The partnership will enhance MNRF response capabilities in Northern Ontario and the Rangers’ First Nations communities, while solidifying partnerships with the CAF/3CRPG, added Lieutenant-Colonel McArthur.
2021 has been a particularly destructive wildfire season in Ontario, with more than 680,700 hectares of land burned to date.
Along with the wildfire firefighter education training, Rangers also conducted various GSAR techniques, including map and compass navigation, conducting night searches on ATVs, and casualty first-aid and evacuation.

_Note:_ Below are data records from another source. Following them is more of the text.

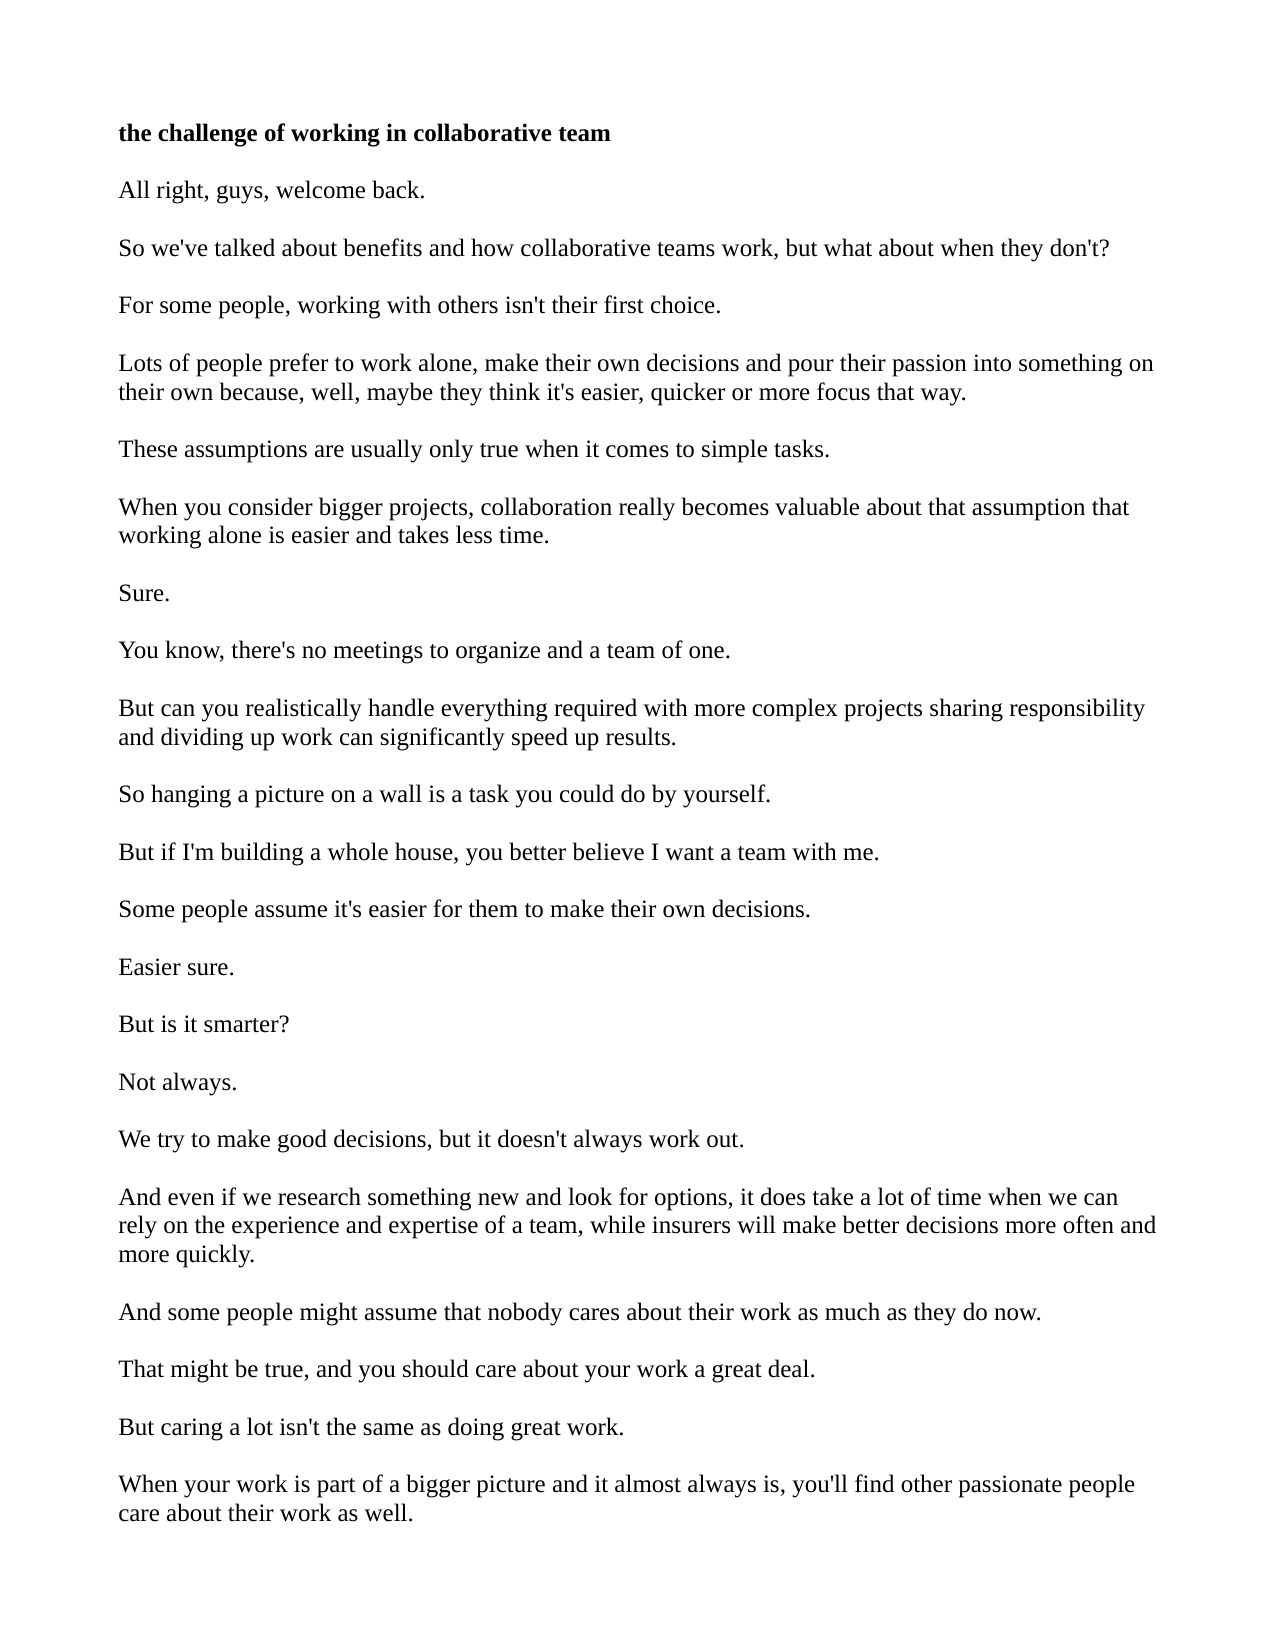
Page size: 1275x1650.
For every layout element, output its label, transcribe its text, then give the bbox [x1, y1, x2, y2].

text For some people, working with others isn't their first choice. [118, 291, 1157, 319]
text When your work is part of a bigger picture and it almost always is, you'll find other passionate people care about their work as well. [118, 1469, 1157, 1527]
text We try to make good decisions, but it doesn't always work out. [118, 1124, 1157, 1153]
text Easier sure. [118, 952, 1157, 981]
text When you consider bigger projects, collaboration really becomes valuable about that assumption that working alone is easier and takes less time. [118, 492, 1157, 549]
text You know, there's no meetings to organize and a team of one. [118, 636, 1157, 664]
text And even if we research something new and look for options, it does take a lot of time when we can rely on the experience and expertise of a team, while insurers will make better decisions more often and more quickly. [118, 1182, 1157, 1268]
text That might be true, and you should care about your work a great deal. [118, 1354, 1157, 1383]
text So we've talked about benefits and how collaborative teams work, but what about when they don't? [118, 233, 1157, 262]
text All right, guys, welcome back. [118, 176, 1157, 204]
text But caring a lot isn't the same as doing great work. [118, 1412, 1157, 1441]
text And some people might assume that nobody cares about their work as much as they do now. [118, 1297, 1157, 1326]
text But can you realistically handle everything required with more complex projects sharing responsibility and dividing up work can significantly speed up results. [118, 693, 1157, 751]
text But if I'm building a whole house, you better believe I want a team with me. [118, 837, 1157, 866]
text Some people assume it's easier for them to make their own decisions. [118, 894, 1157, 923]
text These assumptions are usually only true when it comes to simple tasks. [118, 434, 1157, 463]
text But is it smarter? [118, 1009, 1157, 1038]
text the challenge of working in collaborative team [118, 118, 1157, 147]
text So hanging a picture on a wall is a task you could do by yourself. [118, 779, 1157, 808]
text Lots of people prefer to work alone, make their own decisions and pour their passion into something on their own because, well, maybe they think it's easier, quicker or more focus that way. [118, 348, 1157, 406]
text Not always. [118, 1067, 1157, 1096]
text Sure. [118, 578, 1157, 607]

While Rangers applied their training in several scenarios, including finding a lost hunter at night in the dense northern bush, their training instructors played the role of search managers and directed the ATV-mounted search teams from a command post via satellite phones.
“This allows us to get practice and use actual search teams on the ground in our search management. We are practicing the fundamentals and seeing if our plans work,” said Master Warrant Officer Carl Wolfe.
The Canadian Rangers are members of the Primary Army Reserve. Anyone can join the Rangers, however members are predominantly First Nation and live and serve part-time in their Far North communities.
Cutline: Canadian Ranger Hondy Atlookan from the Northern Ontario community of Fort Hope practices wildfire fighting techniques during a recent training exercise outside Thunder Bay as part of a new pilot project between the Canadian Armed Forces and the MNRF.